It’s Alive! A Brief History of “Frankenstein”
Mary Shelley’s gothic horror novel Frankenstein; or, The Modern Prometheus was published in 1818, and is widely considered to be the first science fiction novel. Written in the form of letters, Frankenstein depicts the story of Victor Frankenstein, a brilliant scientist who creates an unnamed monster out of dismembered body parts. Horrified by his creation, Frankenstein agonizes over what he has done as the monster escapes and runs amok. While many adaptations depict Frankenstein’s monster as malevolent, Shelley’s novel portrays him as an intelligent and articulate creature who is driven to extremes by his creator’s cruel rejection.

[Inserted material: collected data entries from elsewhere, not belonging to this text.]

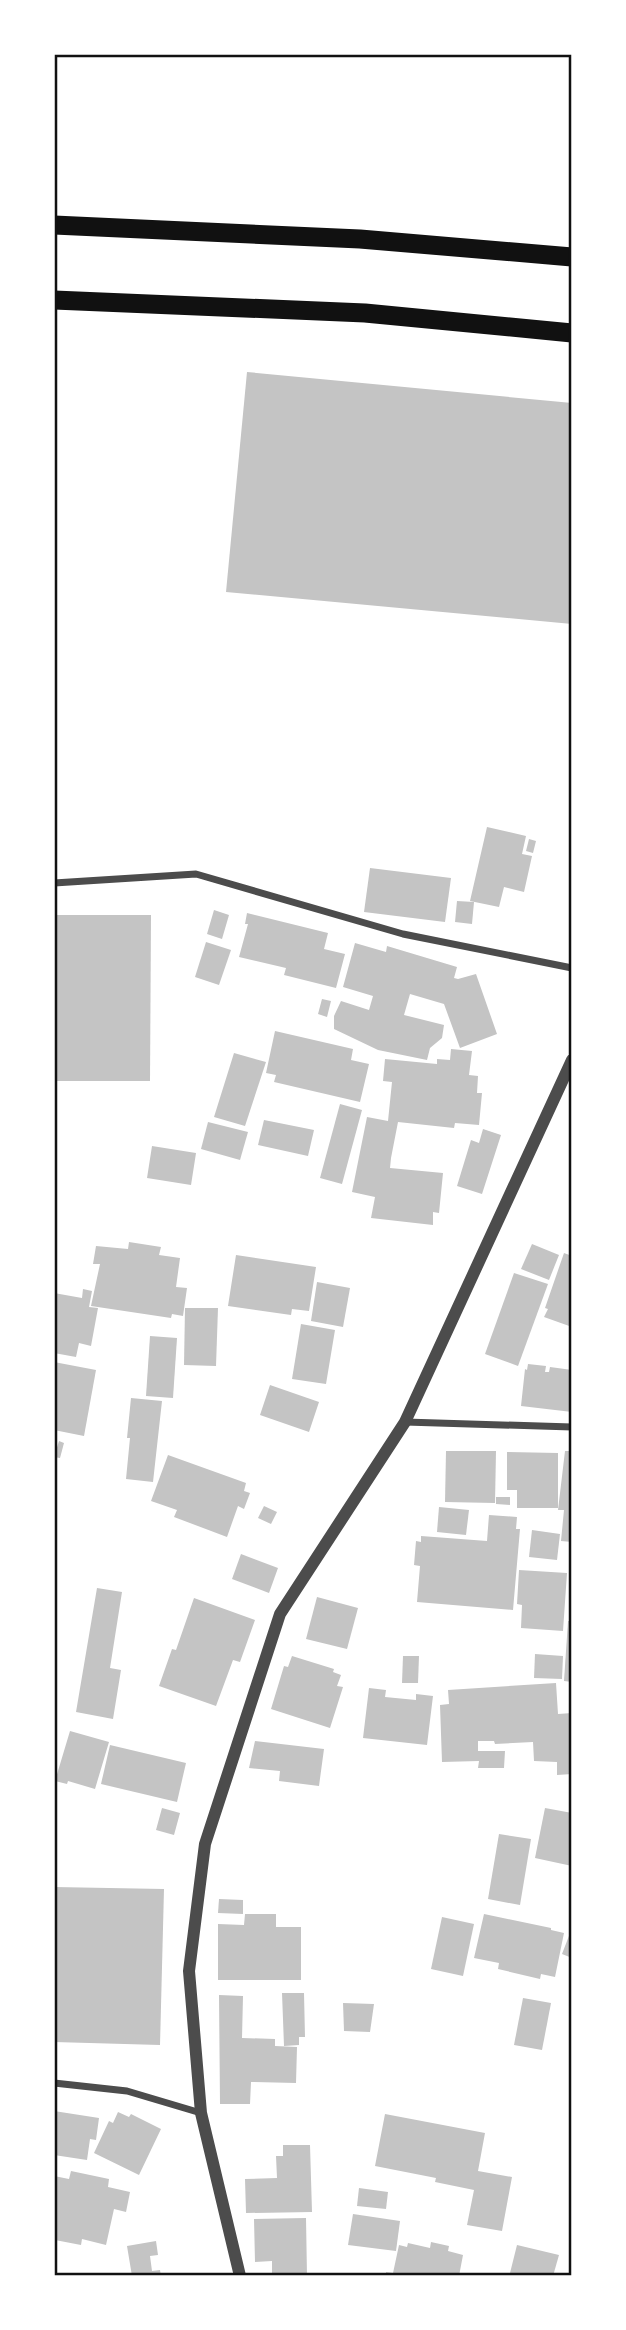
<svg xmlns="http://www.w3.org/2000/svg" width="626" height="2330" font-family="'Work Sans',sans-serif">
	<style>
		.building { fill: #c4c4c4 }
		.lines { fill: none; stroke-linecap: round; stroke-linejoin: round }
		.minor { stroke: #4c4c4c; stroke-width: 7 }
		.tertiary { stroke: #4c4c4c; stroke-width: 12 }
		.trunk { stroke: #111; stroke-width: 19 }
		.neatline { fill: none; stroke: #111; stroke-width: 2.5 }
	</style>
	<rect width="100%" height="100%" fill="#fff"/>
	<g class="building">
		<polygon points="247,372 572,403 572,624 226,592"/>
		<polygon points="487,827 526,836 522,854 532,856 524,892 504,887 499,907 470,901"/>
		<polygon points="529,839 536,841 533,853 526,851"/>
		<polygon points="370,868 451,878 445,922 364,912"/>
		<polygon points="457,901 474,902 472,924 455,922"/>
		<polygon points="214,910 229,915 222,939 207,934"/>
		<polygon points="247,913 328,933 324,949 345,954 336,988 284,975 286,968 239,957 248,924 245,924"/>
		<polygon points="54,915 151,915 150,1081 54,1081"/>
		<polygon points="206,942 231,950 219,985 195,977"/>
		<polygon points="355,943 386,952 387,946 457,967 454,978 458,979 476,974 497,1034 460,1048 444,1004 410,994 404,1015 444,1025 442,1038 430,1048 427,1060 378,1050 334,1029 334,1016 341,1001 369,1010 373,996 343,987"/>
		<polygon points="322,999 331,1001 327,1017 318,1014"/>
		<polygon points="275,1031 353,1049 351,1060 369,1064 360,1102 274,1082 276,1075 266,1073"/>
		<polygon points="451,1049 472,1051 469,1075 478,1076 477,1093 482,1093 479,1125 455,1123 454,1128 398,1122 391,1158 390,1168 443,1173 439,1213 433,1212 433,1225 371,1218 375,1197 352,1192 367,1117 388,1121 392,1082 383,1081 385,1059 437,1064 437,1059 450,1060"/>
		<polygon points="234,1053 266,1062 245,1126 214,1117"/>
		<polygon points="340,1104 362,1110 342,1184 320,1178"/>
		<polygon points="264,1120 314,1130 308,1156 258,1145"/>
		<polygon points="208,1122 248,1132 240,1160 201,1149"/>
		<polygon points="483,1129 501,1135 482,1194 457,1186 471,1140 479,1143"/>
		<polygon points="152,1146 196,1153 191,1185 147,1178"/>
		<polygon points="129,1242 161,1247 159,1255 180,1258 176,1287 187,1288 183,1316 172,1314 171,1318 91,1306 100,1264 93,1264 96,1246 128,1249"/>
		<polygon points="532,1244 559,1255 549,1280 521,1269"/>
		<polygon points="564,1253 572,1256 572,1327 544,1317 548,1309 545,1308"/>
		<polygon points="236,1255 316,1267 309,1311 292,1309 291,1315 228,1306"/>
		<polygon points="514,1273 548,1284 518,1366 485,1354"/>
		<polygon points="317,1282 350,1288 343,1327 311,1321"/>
		<polygon points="83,1289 92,1291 89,1307 98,1308 91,1346 79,1343 76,1357 54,1353 54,1293 82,1298"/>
		<polygon points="185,1308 218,1308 216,1366 184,1365"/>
		<polygon points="301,1324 335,1330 326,1384 292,1379"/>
		<polygon points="150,1336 177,1338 173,1398 146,1396"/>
		<polygon points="54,1362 96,1370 84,1436 54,1430"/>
		<polygon points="528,1364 546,1366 545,1372 549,1372 550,1367 572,1370 572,1412 521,1406 525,1369 527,1370"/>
		<polygon points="270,1385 319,1402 309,1432 260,1415"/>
		<polygon points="131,1398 162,1401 153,1482 126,1479 130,1438 127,1438"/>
		<polygon points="59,1441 64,1443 60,1458 54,1457"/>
		<polygon points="446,1451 496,1451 495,1503 445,1502"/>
		<polygon points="565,1451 572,1451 572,1542 561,1541 564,1510 558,1510"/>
		<polygon points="507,1452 558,1453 558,1508 517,1508 517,1490 507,1490"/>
		<polygon points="168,1455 246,1483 244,1491 250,1493 244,1509 238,1506 227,1537 174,1517 177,1510 151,1501"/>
		<polygon points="496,1497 510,1497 510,1505 496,1504"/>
		<polygon points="264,1506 277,1512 271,1524 258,1518"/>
		<polygon points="439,1507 469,1510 466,1535 437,1532"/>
		<polygon points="489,1515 517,1517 516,1529 520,1529 513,1610 417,1602 420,1566 414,1565 416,1541 421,1542 421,1536 487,1541"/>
		<polygon points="532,1530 560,1534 557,1560 529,1557"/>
		<polygon points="241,1554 278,1568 269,1593 232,1579"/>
		<polygon points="519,1570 567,1573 563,1631 521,1628 522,1605 517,1604"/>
		<polygon points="97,1588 122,1592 110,1668 121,1670 113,1719 76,1712"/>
		<polygon points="317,1597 358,1608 347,1649 306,1639"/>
		<polygon points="194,1598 255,1620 240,1662 233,1660 216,1706 159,1686 172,1649 176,1650"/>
		<polygon points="568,1621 572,1621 572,1682 564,1681"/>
		<polygon points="535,1654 563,1656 562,1679 534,1678"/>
		<polygon points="292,1656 334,1669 333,1672 341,1675 337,1686 343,1687 330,1728 271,1709 284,1666 288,1667"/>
		<polygon points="403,1656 419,1656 418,1683 402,1683"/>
		<polygon points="556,1683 558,1714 572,1713 572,1774 557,1775 557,1762 534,1761 533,1742 495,1744 494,1741 478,1741 478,1751 505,1751 504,1768 478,1768 479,1761 442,1762 440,1705 449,1704 448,1690"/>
		<polygon points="369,1688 386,1690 385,1697 416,1700 416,1694 433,1696 427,1745 363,1738"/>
		<polygon points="70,1731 109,1742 95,1789 68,1781 67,1784 55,1781"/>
		<polygon points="255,1741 324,1749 319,1786 279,1781 280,1771 249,1768"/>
		<polygon points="110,1745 186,1763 177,1802 101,1784"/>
		<polygon points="162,1808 180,1813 174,1835 156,1830"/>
		<polygon points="545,1808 572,1813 572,1866 535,1858"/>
		<polygon points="499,1834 531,1839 520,1905 488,1899"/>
		<polygon points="54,1887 164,1889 160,2045 54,2042"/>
		<polygon points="219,1899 243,1900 243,1914 218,1913"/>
		<polygon points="245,1914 276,1914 276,1927 301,1927 301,1980 218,1980 218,1924 244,1925"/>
		<polygon points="484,1914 551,1928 551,1930 564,1933 555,1977 541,1974 540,1979 498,1969 499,1963 474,1958"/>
		<polygon points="442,1917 474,1924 463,1976 431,1969"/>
		<polygon points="572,1928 572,1958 562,1954"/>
		<polygon points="282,1993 304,1993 305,2037 299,2037 299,2045 284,2046"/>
		<polygon points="219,1995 243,1996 242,2038 275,2039 275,2046 297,2047 296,2083 251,2082 250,2104 220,2104"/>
		<polygon points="523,1998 551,2003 542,2050 514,2045"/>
		<polygon points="343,2003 374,2004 370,2032 344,2031"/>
		<polygon points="54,2111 99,2118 96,2140 90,2139 87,2160 54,2155"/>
		<polygon points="118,2112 129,2117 131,2114 161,2129 139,2175 94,2153 109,2121 113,2123"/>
		<polygon points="385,2114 485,2133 478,2171 512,2177 502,2231 467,2225 474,2190 435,2182 436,2178 375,2166"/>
		<polygon points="283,2145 310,2145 312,2212 246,2213 245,2179 277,2178 276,2156 283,2156"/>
		<polygon points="71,2171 109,2179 108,2187 130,2192 126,2212 114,2209 106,2245 82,2239 81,2245 55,2240 54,2176 69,2179"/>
		<polygon points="359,2188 388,2192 386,2209 357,2206"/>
		<polygon points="353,2214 400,2221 396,2251 348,2245"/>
		<polygon points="306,2218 307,2276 272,2276 272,2261 255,2262 254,2219"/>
		<polygon points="156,2241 158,2255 150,2256 152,2271 160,2270 161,2276 132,2276 127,2246"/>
		<polygon points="431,2242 449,2246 448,2251 463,2255 459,2276 386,2276 386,2272 393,2273 399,2245 407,2247 408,2243 430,2248"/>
		<polygon points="517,2245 559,2255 553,2276 520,2276 510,2273"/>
	</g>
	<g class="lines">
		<g class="minor">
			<polyline points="54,883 196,874 403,934 572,968"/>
			<polyline points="405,1422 572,1427"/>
			<polyline points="54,2083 127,2091 201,2113"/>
		</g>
		<polyline class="tertiary" points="240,2276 201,2113 189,1971 205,1844 280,1614 405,1422 572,1060"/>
		<g class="trunk">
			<polyline points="54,225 360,239 572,257"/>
			<polyline points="54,300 365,313 572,333"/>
		</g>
	</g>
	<rect width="626" height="2330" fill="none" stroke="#ffffff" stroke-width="112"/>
	<rect x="56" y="56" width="514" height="2218" class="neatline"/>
</svg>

Shelley’s novel has spawned numerous adaptations in comics, books, theater, film, and TV, many of which are beloved in their own right. For a look back at this seminal novel, here’s a brief history of Frankenstein.
Shelley’s Tumultuous Childhood
Like the story of Frankenstein, Mary Shelley’s childhood was marred by death, grief, and scandal. She was born in 1797 in London to notable parents: Her mother was Mary Wollstonecraft, a trailblazing writer and feminist activist, and her father was William Godwin, a radical philosopher and journalist. Shelley’s mother died soon after her birth, and Shelley clashed with her stepmother, Mary Jane Clairmont, as an early teen.
While Shelley did not have a formal education, she grew up in an intellectually stimulating environment; her parents’ social circle included famous writers and intellectuals such as Thomas Paine, William Blake, and William Wordsworth. Shelley also took joy in exploring her father’s extensive library, often reading and writing poems and stories in solitude.
In 1814, a 16-year-old Shelley eloped to France with the English poet Percy Shelley — a married man at the time — and was subsequently disowned by her family. Percy and Mary encouraged each other’s writing and had several children, only one of whom survived to adulthood. It was on a fateful trip with Percy and some friends that Shelley came up with the idea for Frankenstein.
The Birth of Frankenstein
Shelley started writing Frankenstein in 1816 — a year during which Europe was beset by a mysterious darkness, terrible rainstorms, and crop failures, dubbed the “year without a summer.” (It was only in the 1960s that scientists linked this sudden shift in global climate to a catastrophic volcanic explosion in Indonesia in 1815.) It was in these dark conditions that Shelley took a vacation to Lake Geneva, Switzerland, accompanied by Percy and their son Percy Florence, as well as the poet Lord Byron, Mary’s stepsister Claire Clairmont, and Byron’s physician, John William Polidori. Holed up inside for days due to the horrible weather, the group entertained themselves with ghost stories and discussions of macabre topics such as galvanism, the idea that electricity could stimulate life. Though by her own account, Shelley did not participate except as a silent listener, the concepts discussed took root in her mind and played a part in inspiring her novel.
One night, Byron challenged everyone to write a ghost story that was better than those they had been reading. Soon after, Shelley had a vivid vision during a sleepless night: “I saw the pale student of the unhallowed arts kneeling beside the thing he had put together. I saw the hideous phantasm of a man stretched out, and then, on the working of some powerful engine show signs of life and stir with an uneasy, half-vital motion,” she recounted. Thus, Frankenstein was born.